Phoenix-Moderatorin Anke Plättner
© Ingo Firley

Souverän führte Anke Plättner am 07. Mai 2008 in Berlin durch die Konferenz "Praktika stärken - Missbrauch verhindern". Was denkt die Phoenix-Moderatorin selbst zum Thema? INQA-Redakteur Pascal Frai interviewte die Berliner Journalistin.

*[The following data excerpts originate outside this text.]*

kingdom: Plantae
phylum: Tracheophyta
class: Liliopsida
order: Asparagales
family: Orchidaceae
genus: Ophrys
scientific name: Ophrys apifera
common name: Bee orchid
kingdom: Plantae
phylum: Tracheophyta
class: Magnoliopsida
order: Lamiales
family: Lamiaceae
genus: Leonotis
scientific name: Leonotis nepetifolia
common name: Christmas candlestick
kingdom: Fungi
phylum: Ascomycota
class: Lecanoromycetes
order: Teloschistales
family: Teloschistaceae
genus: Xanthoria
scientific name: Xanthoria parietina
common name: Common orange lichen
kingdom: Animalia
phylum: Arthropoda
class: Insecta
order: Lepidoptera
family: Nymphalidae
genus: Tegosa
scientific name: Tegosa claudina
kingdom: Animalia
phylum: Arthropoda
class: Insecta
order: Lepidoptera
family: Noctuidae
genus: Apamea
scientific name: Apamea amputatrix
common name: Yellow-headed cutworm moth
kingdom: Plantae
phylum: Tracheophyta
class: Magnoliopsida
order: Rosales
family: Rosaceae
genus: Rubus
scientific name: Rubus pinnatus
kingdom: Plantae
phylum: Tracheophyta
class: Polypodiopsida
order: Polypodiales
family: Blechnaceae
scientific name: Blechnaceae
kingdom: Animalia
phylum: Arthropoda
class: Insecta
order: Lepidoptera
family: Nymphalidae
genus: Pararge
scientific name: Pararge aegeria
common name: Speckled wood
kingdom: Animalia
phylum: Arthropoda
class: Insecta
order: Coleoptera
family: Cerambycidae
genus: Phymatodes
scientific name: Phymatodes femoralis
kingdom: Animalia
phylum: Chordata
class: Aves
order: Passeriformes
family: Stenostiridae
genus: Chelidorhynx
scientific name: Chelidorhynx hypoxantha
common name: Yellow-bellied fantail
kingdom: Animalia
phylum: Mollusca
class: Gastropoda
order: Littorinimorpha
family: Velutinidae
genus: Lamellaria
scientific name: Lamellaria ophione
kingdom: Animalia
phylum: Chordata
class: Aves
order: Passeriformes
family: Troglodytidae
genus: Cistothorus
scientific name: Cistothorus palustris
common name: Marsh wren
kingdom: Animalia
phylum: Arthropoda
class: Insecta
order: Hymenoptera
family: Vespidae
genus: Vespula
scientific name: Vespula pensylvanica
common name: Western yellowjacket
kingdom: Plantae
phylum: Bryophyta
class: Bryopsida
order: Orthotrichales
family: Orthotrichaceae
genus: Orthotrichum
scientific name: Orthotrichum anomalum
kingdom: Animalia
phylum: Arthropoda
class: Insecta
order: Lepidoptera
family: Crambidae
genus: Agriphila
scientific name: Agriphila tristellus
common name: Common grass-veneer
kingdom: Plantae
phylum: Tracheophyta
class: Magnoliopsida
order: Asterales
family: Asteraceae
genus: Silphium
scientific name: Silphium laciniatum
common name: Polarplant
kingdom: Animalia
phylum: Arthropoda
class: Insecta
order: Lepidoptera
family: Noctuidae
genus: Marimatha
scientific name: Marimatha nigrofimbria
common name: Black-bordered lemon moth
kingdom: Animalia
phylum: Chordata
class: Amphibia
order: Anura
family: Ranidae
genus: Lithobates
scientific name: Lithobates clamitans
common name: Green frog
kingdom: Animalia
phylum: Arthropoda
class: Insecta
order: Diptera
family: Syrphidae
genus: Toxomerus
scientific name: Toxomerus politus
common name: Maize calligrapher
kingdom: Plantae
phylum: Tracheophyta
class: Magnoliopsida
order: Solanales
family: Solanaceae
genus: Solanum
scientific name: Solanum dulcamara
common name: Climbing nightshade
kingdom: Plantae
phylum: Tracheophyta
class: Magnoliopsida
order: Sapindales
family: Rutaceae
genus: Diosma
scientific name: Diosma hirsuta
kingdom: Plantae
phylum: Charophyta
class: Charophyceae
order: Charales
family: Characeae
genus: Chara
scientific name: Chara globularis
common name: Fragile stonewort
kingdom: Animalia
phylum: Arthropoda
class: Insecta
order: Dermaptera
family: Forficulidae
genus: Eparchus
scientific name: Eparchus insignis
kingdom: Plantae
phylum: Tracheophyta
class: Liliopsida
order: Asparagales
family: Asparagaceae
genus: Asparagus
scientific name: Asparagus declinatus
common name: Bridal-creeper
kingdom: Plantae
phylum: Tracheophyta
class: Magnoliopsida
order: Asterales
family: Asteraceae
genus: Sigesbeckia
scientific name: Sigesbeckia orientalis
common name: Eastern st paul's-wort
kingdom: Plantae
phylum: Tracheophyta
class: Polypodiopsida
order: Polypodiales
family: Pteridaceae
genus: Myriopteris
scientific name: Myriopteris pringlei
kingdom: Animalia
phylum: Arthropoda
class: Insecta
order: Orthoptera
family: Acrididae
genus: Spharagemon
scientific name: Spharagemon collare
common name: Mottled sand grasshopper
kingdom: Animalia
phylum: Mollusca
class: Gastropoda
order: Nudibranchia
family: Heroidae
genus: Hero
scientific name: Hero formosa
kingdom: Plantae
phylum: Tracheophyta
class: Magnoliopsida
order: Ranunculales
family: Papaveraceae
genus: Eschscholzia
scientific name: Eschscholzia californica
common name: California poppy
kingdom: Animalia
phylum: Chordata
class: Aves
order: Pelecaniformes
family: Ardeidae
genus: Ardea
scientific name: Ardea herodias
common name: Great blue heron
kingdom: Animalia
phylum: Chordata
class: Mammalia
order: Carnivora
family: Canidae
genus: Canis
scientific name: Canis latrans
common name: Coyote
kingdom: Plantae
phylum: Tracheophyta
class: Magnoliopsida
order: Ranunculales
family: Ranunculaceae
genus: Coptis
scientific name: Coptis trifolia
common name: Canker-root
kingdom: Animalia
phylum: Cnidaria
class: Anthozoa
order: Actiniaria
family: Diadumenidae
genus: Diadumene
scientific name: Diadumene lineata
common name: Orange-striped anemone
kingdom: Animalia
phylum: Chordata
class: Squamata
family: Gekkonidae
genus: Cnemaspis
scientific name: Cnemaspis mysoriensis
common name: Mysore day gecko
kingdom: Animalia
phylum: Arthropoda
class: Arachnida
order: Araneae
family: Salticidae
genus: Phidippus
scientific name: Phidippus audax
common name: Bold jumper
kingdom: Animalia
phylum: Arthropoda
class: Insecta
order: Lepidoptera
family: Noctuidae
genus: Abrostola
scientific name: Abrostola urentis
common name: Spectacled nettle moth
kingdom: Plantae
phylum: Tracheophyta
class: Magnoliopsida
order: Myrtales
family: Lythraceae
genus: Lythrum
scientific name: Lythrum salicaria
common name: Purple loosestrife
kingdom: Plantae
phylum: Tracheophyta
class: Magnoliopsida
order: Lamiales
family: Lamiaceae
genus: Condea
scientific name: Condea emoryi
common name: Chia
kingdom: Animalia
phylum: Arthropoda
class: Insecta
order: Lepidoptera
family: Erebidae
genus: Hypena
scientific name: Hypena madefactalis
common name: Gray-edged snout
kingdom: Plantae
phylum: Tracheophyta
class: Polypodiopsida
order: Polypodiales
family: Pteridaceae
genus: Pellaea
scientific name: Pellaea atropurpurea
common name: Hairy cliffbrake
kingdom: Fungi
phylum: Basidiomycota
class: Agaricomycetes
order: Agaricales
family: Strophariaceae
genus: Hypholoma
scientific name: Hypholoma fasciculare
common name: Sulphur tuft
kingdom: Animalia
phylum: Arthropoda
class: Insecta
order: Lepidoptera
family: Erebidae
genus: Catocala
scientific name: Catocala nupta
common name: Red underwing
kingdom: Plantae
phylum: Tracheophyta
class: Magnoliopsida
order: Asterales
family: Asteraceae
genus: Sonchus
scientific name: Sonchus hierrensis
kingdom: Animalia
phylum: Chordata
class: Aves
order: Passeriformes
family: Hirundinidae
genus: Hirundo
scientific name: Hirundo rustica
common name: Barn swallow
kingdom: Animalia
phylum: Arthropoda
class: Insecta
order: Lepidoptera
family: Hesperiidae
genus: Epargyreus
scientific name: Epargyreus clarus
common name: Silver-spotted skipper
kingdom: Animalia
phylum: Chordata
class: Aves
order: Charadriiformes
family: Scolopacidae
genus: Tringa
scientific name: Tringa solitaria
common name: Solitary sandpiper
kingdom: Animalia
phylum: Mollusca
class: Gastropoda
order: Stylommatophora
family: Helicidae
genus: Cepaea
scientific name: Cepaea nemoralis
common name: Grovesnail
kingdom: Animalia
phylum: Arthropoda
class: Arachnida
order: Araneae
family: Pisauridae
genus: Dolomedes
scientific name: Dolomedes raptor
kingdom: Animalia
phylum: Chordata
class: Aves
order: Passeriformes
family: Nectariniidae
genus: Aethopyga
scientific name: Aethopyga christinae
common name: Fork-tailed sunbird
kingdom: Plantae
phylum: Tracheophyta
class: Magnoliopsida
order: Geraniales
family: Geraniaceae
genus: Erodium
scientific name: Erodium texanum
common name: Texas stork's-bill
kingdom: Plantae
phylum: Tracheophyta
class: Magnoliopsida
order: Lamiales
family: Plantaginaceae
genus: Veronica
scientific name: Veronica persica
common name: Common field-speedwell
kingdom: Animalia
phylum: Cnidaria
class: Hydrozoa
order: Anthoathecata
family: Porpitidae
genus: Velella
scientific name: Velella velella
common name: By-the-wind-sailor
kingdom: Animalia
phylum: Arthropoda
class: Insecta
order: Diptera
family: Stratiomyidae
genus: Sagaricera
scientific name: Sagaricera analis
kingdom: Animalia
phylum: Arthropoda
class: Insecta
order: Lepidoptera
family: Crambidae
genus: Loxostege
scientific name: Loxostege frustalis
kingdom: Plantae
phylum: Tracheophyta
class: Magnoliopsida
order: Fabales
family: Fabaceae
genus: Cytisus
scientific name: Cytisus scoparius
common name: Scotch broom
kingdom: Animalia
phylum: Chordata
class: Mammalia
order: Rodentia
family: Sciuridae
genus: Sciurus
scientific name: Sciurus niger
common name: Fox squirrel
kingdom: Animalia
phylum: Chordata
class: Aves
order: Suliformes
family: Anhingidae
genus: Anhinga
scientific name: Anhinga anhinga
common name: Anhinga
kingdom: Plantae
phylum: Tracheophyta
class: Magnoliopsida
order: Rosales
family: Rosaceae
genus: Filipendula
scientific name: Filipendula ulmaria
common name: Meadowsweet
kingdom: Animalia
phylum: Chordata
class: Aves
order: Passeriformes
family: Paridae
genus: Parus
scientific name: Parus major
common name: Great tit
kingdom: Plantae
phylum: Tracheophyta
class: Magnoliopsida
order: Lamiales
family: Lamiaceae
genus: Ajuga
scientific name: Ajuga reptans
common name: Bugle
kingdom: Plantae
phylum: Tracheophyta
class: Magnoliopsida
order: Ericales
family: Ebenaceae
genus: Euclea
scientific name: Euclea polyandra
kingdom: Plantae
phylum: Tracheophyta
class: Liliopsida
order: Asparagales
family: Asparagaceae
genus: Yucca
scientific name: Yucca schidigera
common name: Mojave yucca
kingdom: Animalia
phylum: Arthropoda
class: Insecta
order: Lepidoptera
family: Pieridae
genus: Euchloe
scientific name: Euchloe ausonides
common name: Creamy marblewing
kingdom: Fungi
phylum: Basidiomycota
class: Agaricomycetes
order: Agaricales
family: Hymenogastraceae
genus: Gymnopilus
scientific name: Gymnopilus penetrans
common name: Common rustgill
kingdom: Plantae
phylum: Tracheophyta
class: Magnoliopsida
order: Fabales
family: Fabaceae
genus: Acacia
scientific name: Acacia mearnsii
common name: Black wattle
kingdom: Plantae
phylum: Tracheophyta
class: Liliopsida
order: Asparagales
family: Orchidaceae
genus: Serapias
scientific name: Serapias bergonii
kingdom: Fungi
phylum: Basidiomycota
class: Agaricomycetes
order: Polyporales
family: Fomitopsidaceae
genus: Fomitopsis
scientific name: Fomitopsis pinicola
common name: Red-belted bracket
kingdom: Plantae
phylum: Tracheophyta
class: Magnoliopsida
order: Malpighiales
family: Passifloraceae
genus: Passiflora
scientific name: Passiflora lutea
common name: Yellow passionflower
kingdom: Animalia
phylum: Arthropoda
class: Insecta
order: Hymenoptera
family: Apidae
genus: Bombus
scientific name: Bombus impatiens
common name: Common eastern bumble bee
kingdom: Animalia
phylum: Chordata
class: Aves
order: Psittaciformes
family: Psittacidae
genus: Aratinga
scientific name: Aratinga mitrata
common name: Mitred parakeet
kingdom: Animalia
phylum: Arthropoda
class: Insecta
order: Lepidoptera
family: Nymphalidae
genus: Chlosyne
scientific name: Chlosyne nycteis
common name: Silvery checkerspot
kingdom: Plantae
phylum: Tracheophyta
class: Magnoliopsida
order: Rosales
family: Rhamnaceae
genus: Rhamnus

INQA: Frau Plättner, was hat Sie gereizt, an der Konferenz mitzuwirken?

Plättner: Mich hat vor allem das Thema gereizt. Reguläre Arbeitsplätze mit Praktikanten zu ersetzen, ist in der Tat ein Problem. Ich bin froh, dass dieser Misstand erkannt wurde und eine sachliche Debatte angestoßen wird - nicht zuletzt durch diese Veranstaltung.

Welches inhaltliche Fazit haben Sie für sich aus der Konferenz mitgenommen?

Mein Fazit ist, dass das Thema Praktikum wesentlich komplexer ist, als es auf den ersten Blick scheint. Viele Problemstellungen sind so individuell, dass man sie aus meiner Sicht auch nur individuell lösen kann - gute Praktika werden nicht durch gesetzliche Regelungen geschaffen.

Sondern?

Gute Praktika sind eine Frage der Wertschätzung und der unternehmerischen Weitsicht. Ich denke, man sollte den Dialog mit den Unternehmen suchen, damit Praktikanten und Betriebe dazulernen.

Wie wichtig waren Praktika für Ihre eigene Karriere? Welche Erfahrungen haben Sie gemacht?

In der Medienbranche wird sehr viel mit Praktikanten gearbeitet, die Guten von ihnen bekommen aber auch oft danach eine Chance zumindest als freie Mitarbeiter. Deshalb würde ich nicht grundsätzlich von Praktika in der Branche abraten. Ich habe während meines Studiums zwei Praktika bei Tageszeitungen gemacht, dort wurde ich gut begleitet. Geld habe ich nicht bekommen, konnte aber viel dazulernen. Das wichtigste "Praktikum" -  also praktische Ausbildung mit Begleitung - war allerdings mein (bezahltes) Volontariat beim WDR. Es sollte viel mehr solcher Angebote geben.

Welchen Rat haben Sie für junge Menschen, die einen guten Praktikumsplatz suchen?

Praktikumssuchende sollten im Gespräch mit den Personalverantwortlichen sehr genau formulieren, was Sie von einem Praktikum erwarten. So weiß man vorab, worauf man sich einlässt oder auch nicht.